ЗАДАНИЕ:
Представьте все строки приведенных ниже данных в виде списка JSON, где каждой строке соответствует один элемент-строка, а пустые строки пропущены. Строки с метками изображений в ответ не включайте.

ИСХОДНЫЕ ДАННЫЕ:
>>

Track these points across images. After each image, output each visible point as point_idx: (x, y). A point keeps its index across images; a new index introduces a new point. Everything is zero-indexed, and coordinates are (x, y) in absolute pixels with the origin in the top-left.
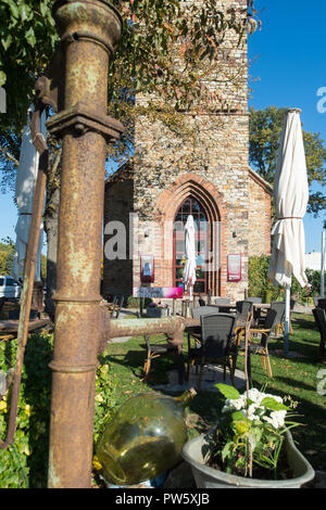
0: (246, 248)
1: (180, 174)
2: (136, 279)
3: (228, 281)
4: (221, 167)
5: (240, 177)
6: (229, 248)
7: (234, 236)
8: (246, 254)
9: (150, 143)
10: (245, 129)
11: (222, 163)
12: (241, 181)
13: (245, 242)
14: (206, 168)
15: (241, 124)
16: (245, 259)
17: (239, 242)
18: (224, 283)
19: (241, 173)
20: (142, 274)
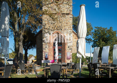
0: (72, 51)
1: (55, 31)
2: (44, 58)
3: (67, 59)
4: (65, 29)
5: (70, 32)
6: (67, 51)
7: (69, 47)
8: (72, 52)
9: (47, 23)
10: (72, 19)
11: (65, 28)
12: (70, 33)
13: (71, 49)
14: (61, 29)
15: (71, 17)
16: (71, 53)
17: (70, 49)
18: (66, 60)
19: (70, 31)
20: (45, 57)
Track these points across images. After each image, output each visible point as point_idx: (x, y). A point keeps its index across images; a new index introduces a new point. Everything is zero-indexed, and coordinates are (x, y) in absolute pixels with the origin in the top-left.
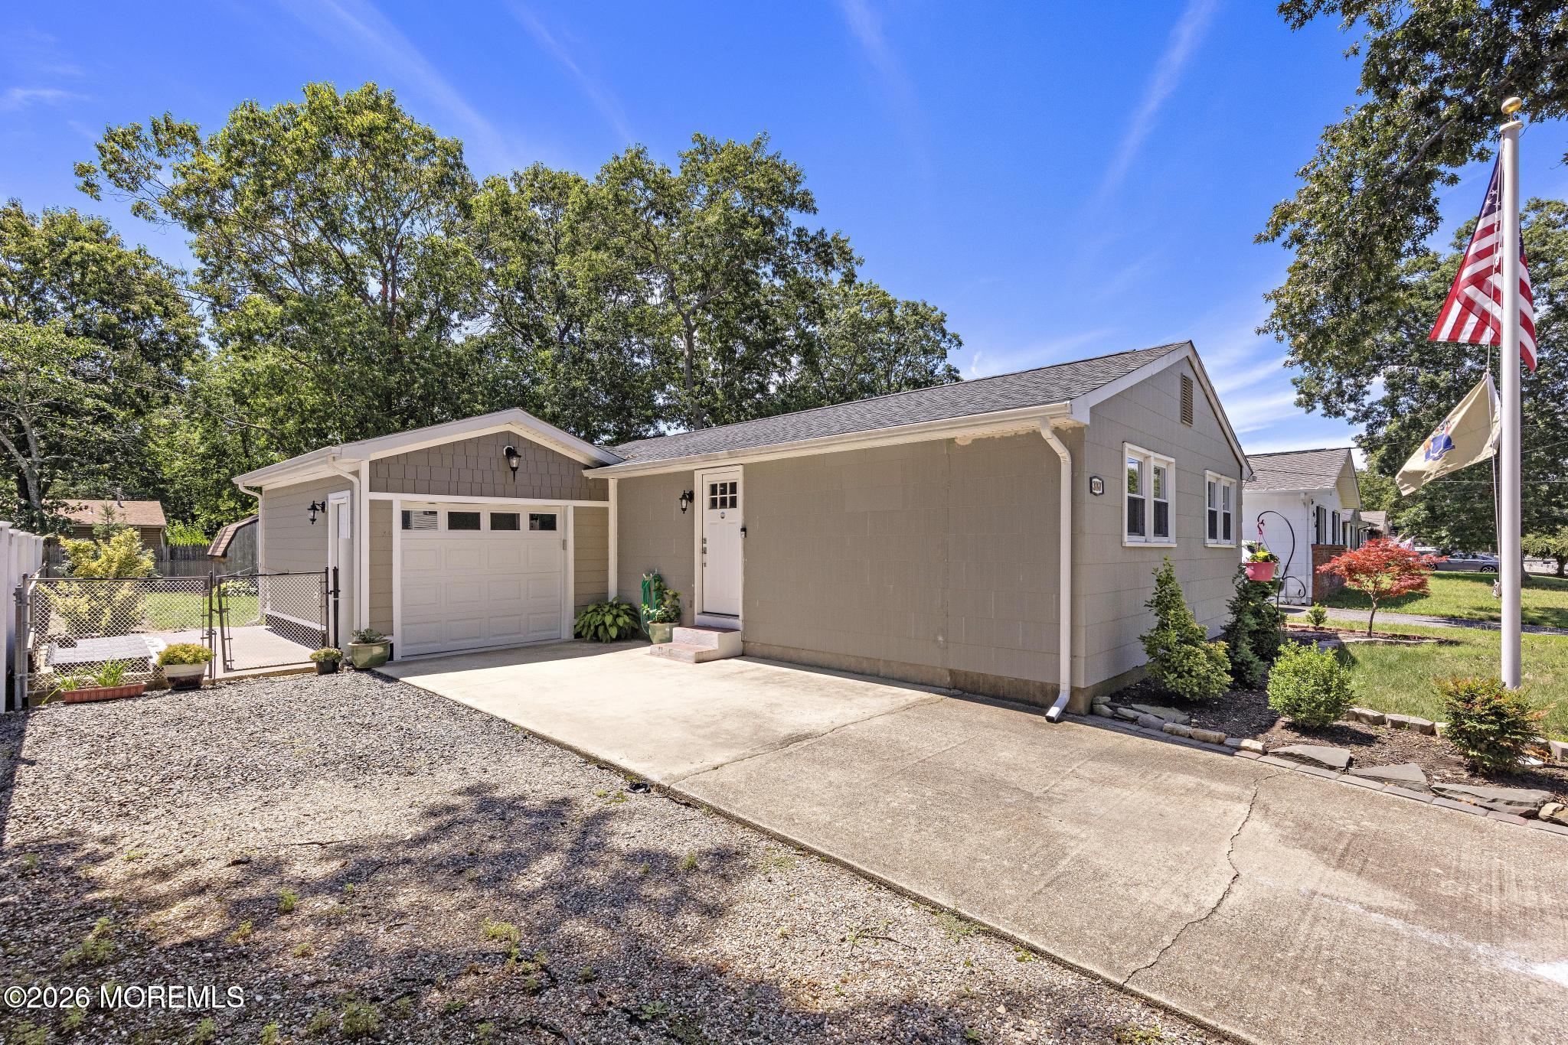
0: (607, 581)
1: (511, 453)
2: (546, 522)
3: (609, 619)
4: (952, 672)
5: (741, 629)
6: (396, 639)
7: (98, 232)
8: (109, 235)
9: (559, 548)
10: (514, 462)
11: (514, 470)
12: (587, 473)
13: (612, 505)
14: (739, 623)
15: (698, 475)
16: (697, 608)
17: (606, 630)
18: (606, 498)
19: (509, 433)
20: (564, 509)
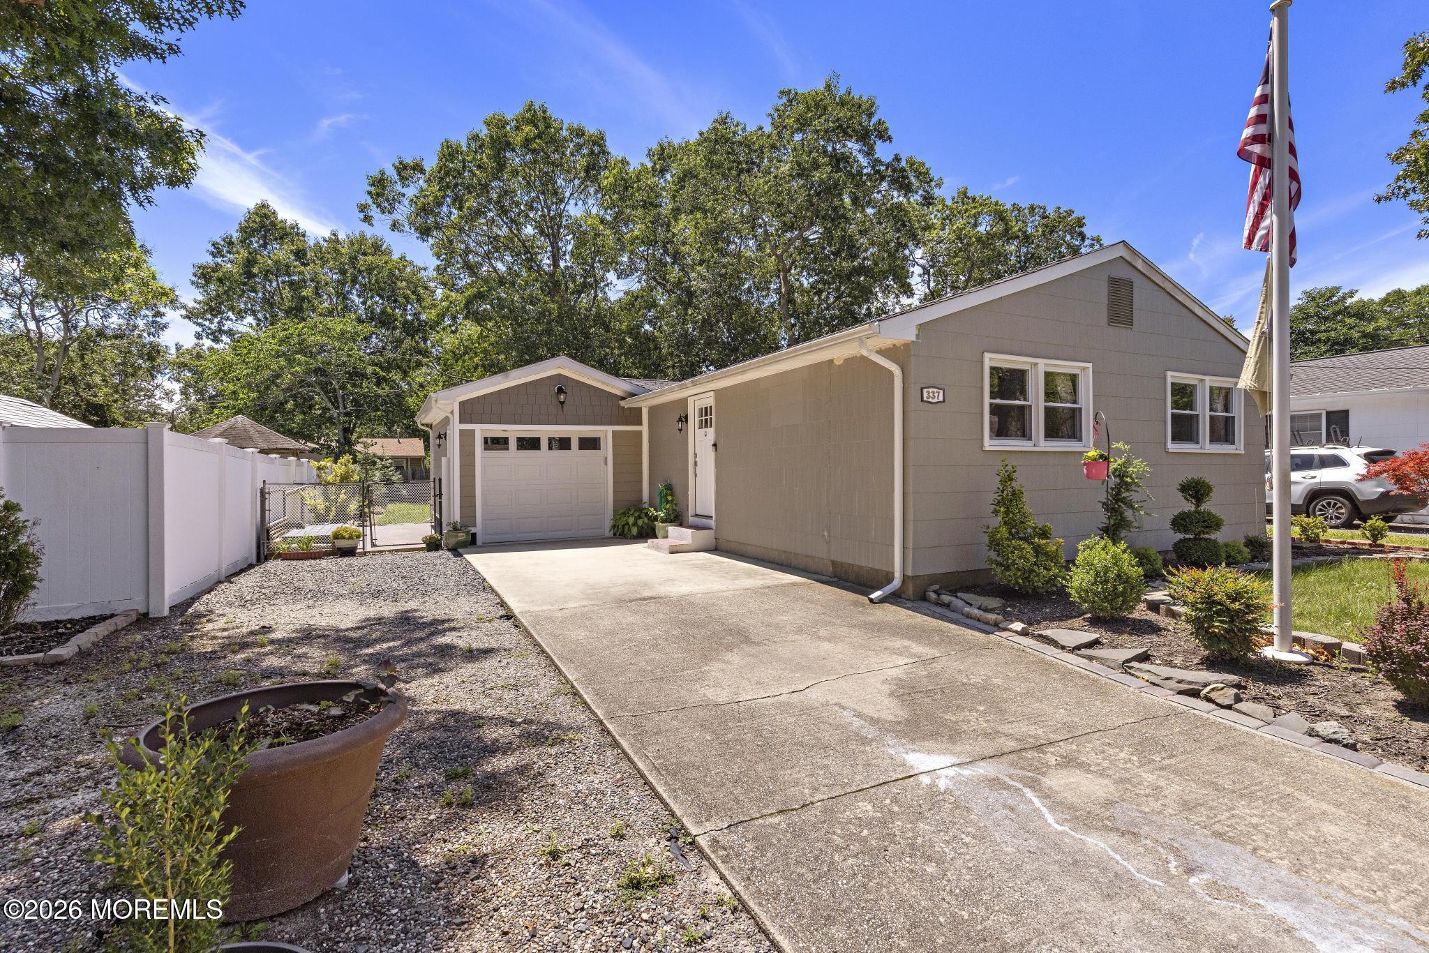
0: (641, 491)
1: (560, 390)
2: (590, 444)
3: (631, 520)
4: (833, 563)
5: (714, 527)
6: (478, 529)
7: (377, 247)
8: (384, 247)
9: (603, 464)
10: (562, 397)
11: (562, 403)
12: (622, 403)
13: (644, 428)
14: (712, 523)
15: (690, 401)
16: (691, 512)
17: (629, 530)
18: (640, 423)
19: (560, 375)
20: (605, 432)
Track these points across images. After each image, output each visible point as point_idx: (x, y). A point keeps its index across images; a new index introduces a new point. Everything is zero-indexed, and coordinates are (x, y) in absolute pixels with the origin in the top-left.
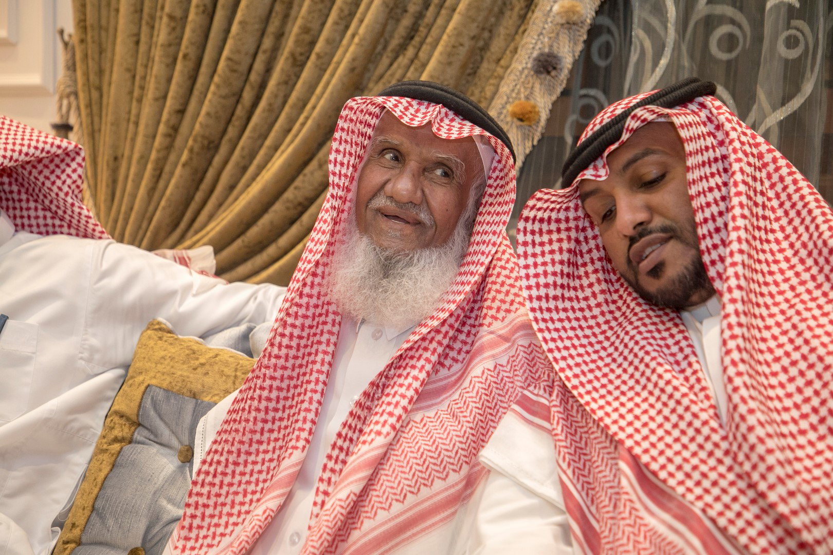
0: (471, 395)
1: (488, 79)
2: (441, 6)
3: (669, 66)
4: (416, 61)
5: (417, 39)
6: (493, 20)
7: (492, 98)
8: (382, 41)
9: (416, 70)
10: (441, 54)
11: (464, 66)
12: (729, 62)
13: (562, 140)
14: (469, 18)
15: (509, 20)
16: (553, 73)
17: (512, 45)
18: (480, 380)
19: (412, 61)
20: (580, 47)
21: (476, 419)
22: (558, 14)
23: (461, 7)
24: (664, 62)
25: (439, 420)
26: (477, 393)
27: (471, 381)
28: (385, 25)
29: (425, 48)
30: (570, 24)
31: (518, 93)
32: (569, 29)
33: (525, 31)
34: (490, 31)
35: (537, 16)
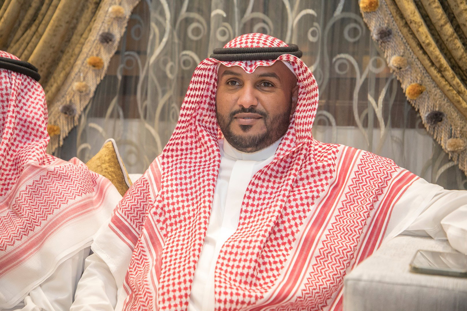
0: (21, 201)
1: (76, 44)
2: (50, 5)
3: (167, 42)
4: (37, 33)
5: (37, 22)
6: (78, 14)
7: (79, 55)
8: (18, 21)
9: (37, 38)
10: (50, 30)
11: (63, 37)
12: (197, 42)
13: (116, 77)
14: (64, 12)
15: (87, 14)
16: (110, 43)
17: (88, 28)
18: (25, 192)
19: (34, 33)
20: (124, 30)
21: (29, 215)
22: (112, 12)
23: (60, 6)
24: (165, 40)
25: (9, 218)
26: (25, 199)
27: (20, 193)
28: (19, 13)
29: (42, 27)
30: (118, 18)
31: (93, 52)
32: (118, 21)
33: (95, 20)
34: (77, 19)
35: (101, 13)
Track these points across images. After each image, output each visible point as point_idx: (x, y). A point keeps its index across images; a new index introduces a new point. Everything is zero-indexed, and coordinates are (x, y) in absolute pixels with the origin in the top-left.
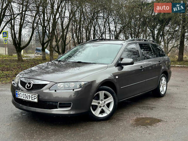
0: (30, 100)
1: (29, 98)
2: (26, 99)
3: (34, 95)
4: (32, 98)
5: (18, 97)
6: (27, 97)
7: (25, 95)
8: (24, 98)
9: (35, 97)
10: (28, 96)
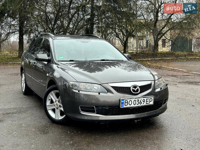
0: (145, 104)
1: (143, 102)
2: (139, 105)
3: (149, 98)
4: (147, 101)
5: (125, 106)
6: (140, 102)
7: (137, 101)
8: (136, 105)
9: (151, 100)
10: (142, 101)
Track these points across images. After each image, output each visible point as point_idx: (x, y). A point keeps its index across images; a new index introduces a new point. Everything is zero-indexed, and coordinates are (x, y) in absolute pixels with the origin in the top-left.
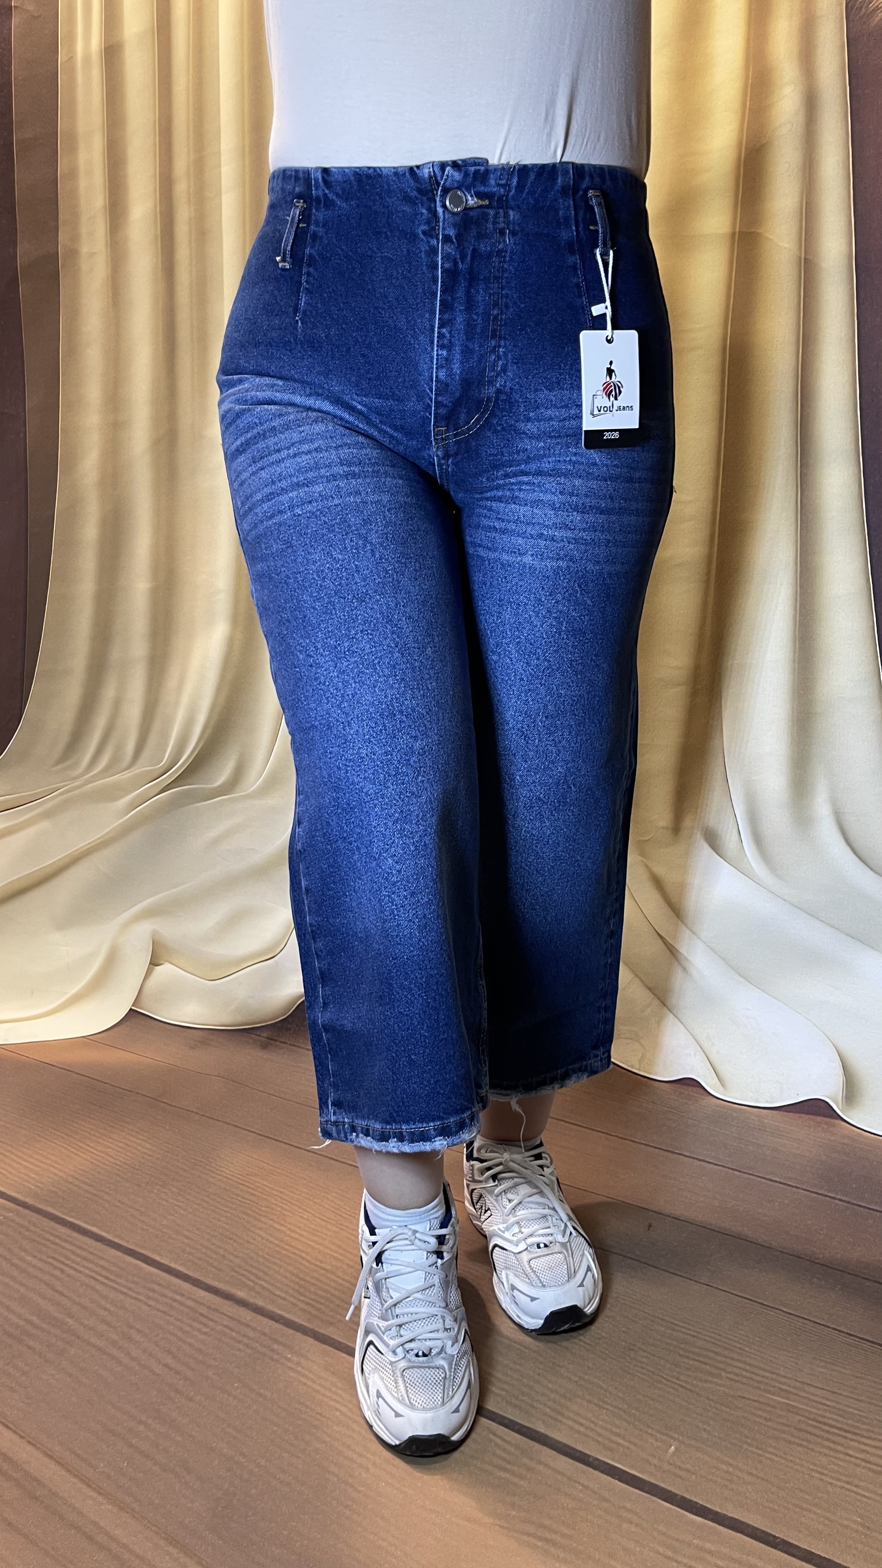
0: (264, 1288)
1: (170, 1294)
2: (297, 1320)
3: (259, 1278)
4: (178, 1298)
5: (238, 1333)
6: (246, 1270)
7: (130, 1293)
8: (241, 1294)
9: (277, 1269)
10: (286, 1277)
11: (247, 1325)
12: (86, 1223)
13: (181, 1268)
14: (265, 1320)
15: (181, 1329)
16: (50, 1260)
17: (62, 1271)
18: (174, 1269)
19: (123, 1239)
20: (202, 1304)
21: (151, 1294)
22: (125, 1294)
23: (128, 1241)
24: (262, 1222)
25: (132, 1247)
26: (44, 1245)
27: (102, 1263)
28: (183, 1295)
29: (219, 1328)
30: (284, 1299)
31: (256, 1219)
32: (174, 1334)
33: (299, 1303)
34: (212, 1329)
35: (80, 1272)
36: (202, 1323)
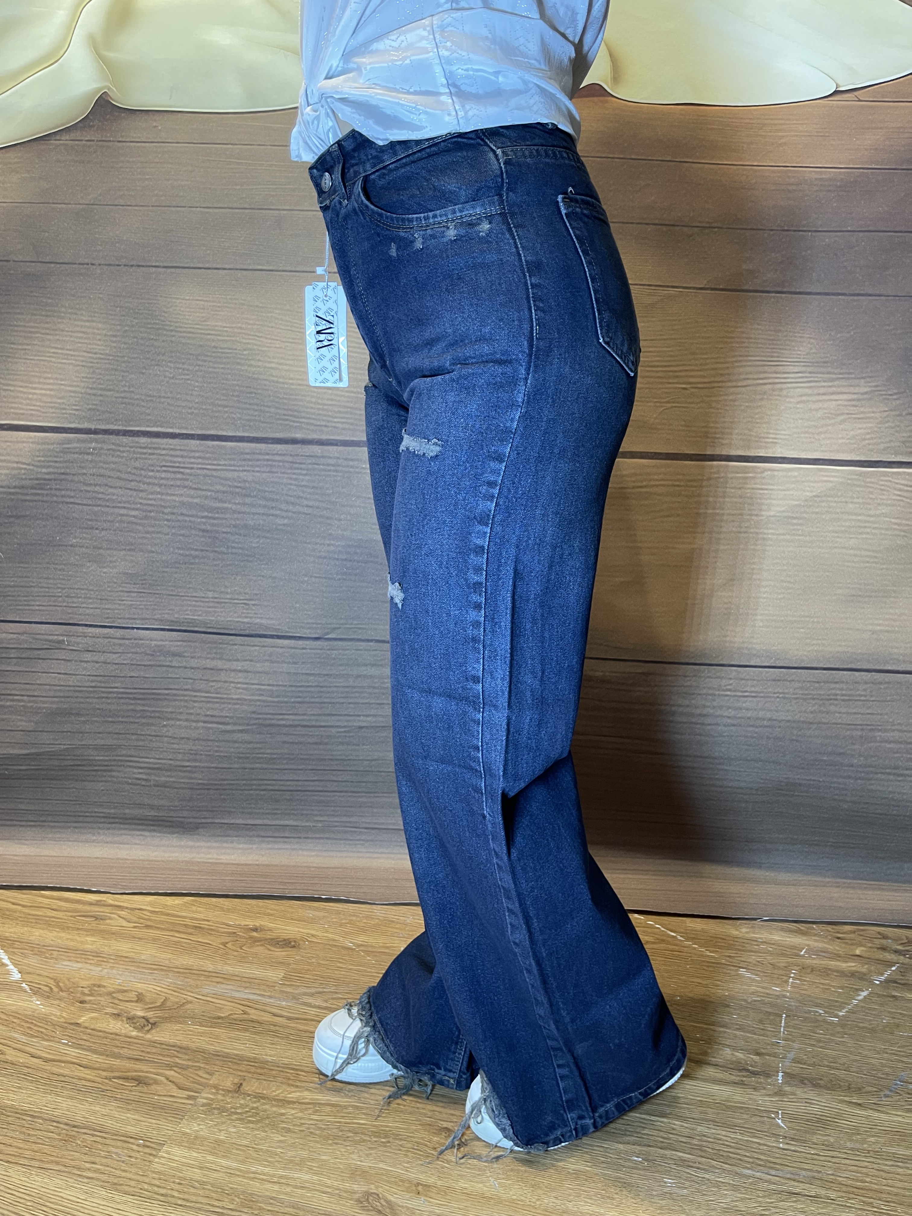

<<

ОТВЕТ:
[
  "Track these points across images. After each image, output each visible point as point_idx: (x, y). A point keeps its index across images; a new index introduces a new point. Everything is zero-indexed, and coordinates are (x, y) in absolute pixels with the origin in the top-left.",
  "0: (246, 248)",
  "1: (180, 174)",
  "2: (136, 279)",
  "3: (228, 281)",
  "4: (221, 167)",
  "5: (240, 177)",
  "6: (229, 248)",
  "7: (234, 236)",
  "8: (246, 254)",
  "9: (150, 143)",
  "10: (245, 129)",
  "11: (222, 163)",
  "12: (241, 181)",
  "13: (245, 242)",
  "14: (206, 168)",
  "15: (241, 124)",
  "16: (245, 259)",
  "17: (239, 242)",
  "18: (224, 283)",
  "19: (241, 173)",
  "20: (142, 274)",
  "0: (72, 51)",
  "1: (55, 31)",
  "2: (44, 58)",
  "3: (67, 59)",
  "4: (65, 29)",
  "5: (70, 32)",
  "6: (67, 51)",
  "7: (69, 47)",
  "8: (72, 52)",
  "9: (47, 23)",
  "10: (72, 19)",
  "11: (65, 28)",
  "12: (70, 33)",
  "13: (71, 49)",
  "14: (61, 29)",
  "15: (71, 17)",
  "16: (71, 53)",
  "17: (70, 49)",
  "18: (66, 60)",
  "19: (70, 31)",
  "20: (45, 57)",
  "Track these points across images. After each image, output each visible point as point_idx: (x, y). A point keeps its index across images; a new index introduces a new point. Everything is zero-indexed, and coordinates are (x, y) in absolute pixels with the origin in the top-left.",
  "0: (607, 581)",
  "1: (511, 453)",
  "2: (546, 522)",
  "3: (609, 619)",
  "4: (952, 672)",
  "5: (741, 629)",
  "6: (396, 639)",
  "7: (98, 232)",
  "8: (109, 235)",
  "9: (559, 548)",
  "10: (514, 462)",
  "11: (514, 470)",
  "12: (587, 473)",
  "13: (612, 505)",
  "14: (739, 623)",
  "15: (698, 475)",
  "16: (697, 608)",
  "17: (606, 630)",
  "18: (606, 498)",
  "19: (509, 433)",
  "20: (564, 509)",
  "0: (641, 491)",
  "1: (560, 390)",
  "2: (590, 444)",
  "3: (631, 520)",
  "4: (833, 563)",
  "5: (714, 527)",
  "6: (478, 529)",
  "7: (377, 247)",
  "8: (384, 247)",
  "9: (603, 464)",
  "10: (562, 397)",
  "11: (562, 403)",
  "12: (622, 403)",
  "13: (644, 428)",
  "14: (712, 523)",
  "15: (690, 401)",
  "16: (691, 512)",
  "17: (629, 530)",
  "18: (640, 423)",
  "19: (560, 375)",
  "20: (605, 432)",
  "Track these points across images. After each image, output each visible point as point_idx: (x, y). A point keeps its index across images; a new index introduces a new point. Everything is zero-indexed, and coordinates are (x, y) in absolute pixels with the origin in the top-left.",
  "0: (471, 395)",
  "1: (488, 79)",
  "2: (441, 6)",
  "3: (669, 66)",
  "4: (416, 61)",
  "5: (417, 39)",
  "6: (493, 20)",
  "7: (492, 98)",
  "8: (382, 41)",
  "9: (416, 70)",
  "10: (441, 54)",
  "11: (464, 66)",
  "12: (729, 62)",
  "13: (562, 140)",
  "14: (469, 18)",
  "15: (509, 20)",
  "16: (553, 73)",
  "17: (512, 45)",
  "18: (480, 380)",
  "19: (412, 61)",
  "20: (580, 47)",
  "21: (476, 419)",
  "22: (558, 14)",
  "23: (461, 7)",
  "24: (664, 62)",
  "25: (439, 420)",
  "26: (477, 393)",
  "27: (471, 381)",
  "28: (385, 25)",
  "29: (425, 48)",
  "30: (570, 24)",
  "31: (518, 93)",
  "32: (569, 29)",
  "33: (525, 31)",
  "34: (490, 31)",
  "35: (537, 16)",
  "0: (21, 201)",
  "1: (76, 44)",
  "2: (50, 5)",
  "3: (167, 42)",
  "4: (37, 33)",
  "5: (37, 22)",
  "6: (78, 14)",
  "7: (79, 55)",
  "8: (18, 21)",
  "9: (37, 38)",
  "10: (50, 30)",
  "11: (63, 37)",
  "12: (197, 42)",
  "13: (116, 77)",
  "14: (64, 12)",
  "15: (87, 14)",
  "16: (110, 43)",
  "17: (88, 28)",
  "18: (25, 192)",
  "19: (34, 33)",
  "20: (124, 30)",
  "21: (29, 215)",
  "22: (112, 12)",
  "23: (60, 6)",
  "24: (165, 40)",
  "25: (9, 218)",
  "26: (25, 199)",
  "27: (20, 193)",
  "28: (19, 13)",
  "29: (42, 27)",
  "30: (118, 18)",
  "31: (93, 52)",
  "32: (118, 21)",
  "33: (95, 20)",
  "34: (77, 19)",
  "35: (101, 13)",
  "Track these points across images. After each image, output each visible point as point_idx: (x, y). A point keeps its index across images; a new index introduces a new point. Everything is zero-indexed, and coordinates are (x, y) in absolute pixels with the origin in the top-left.",
  "0: (30, 100)",
  "1: (29, 98)",
  "2: (26, 99)",
  "3: (34, 95)",
  "4: (32, 98)",
  "5: (18, 97)",
  "6: (27, 97)",
  "7: (25, 95)",
  "8: (24, 98)",
  "9: (35, 97)",
  "10: (28, 96)",
  "0: (145, 104)",
  "1: (143, 102)",
  "2: (139, 105)",
  "3: (149, 98)",
  "4: (147, 101)",
  "5: (125, 106)",
  "6: (140, 102)",
  "7: (137, 101)",
  "8: (136, 105)",
  "9: (151, 100)",
  "10: (142, 101)",
  "Track these points across images. After each image, output each visible point as point_idx: (x, y). A point keeps its index across images; a new index introduces a new point. Everything is zero-indexed, and coordinates are (x, y) in absolute pixels with the origin in the top-left.",
  "0: (264, 1288)",
  "1: (170, 1294)",
  "2: (297, 1320)",
  "3: (259, 1278)",
  "4: (178, 1298)",
  "5: (238, 1333)",
  "6: (246, 1270)",
  "7: (130, 1293)",
  "8: (241, 1294)",
  "9: (277, 1269)",
  "10: (286, 1277)",
  "11: (247, 1325)",
  "12: (86, 1223)",
  "13: (181, 1268)",
  "14: (265, 1320)",
  "15: (181, 1329)",
  "16: (50, 1260)",
  "17: (62, 1271)",
  "18: (174, 1269)",
  "19: (123, 1239)",
  "20: (202, 1304)",
  "21: (151, 1294)",
  "22: (125, 1294)",
  "23: (128, 1241)",
  "24: (262, 1222)",
  "25: (132, 1247)",
  "26: (44, 1245)",
  "27: (102, 1263)",
  "28: (183, 1295)",
  "29: (219, 1328)",
  "30: (284, 1299)",
  "31: (256, 1219)",
  "32: (174, 1334)",
  "33: (299, 1303)",
  "34: (212, 1329)",
  "35: (80, 1272)",
  "36: (202, 1323)"
]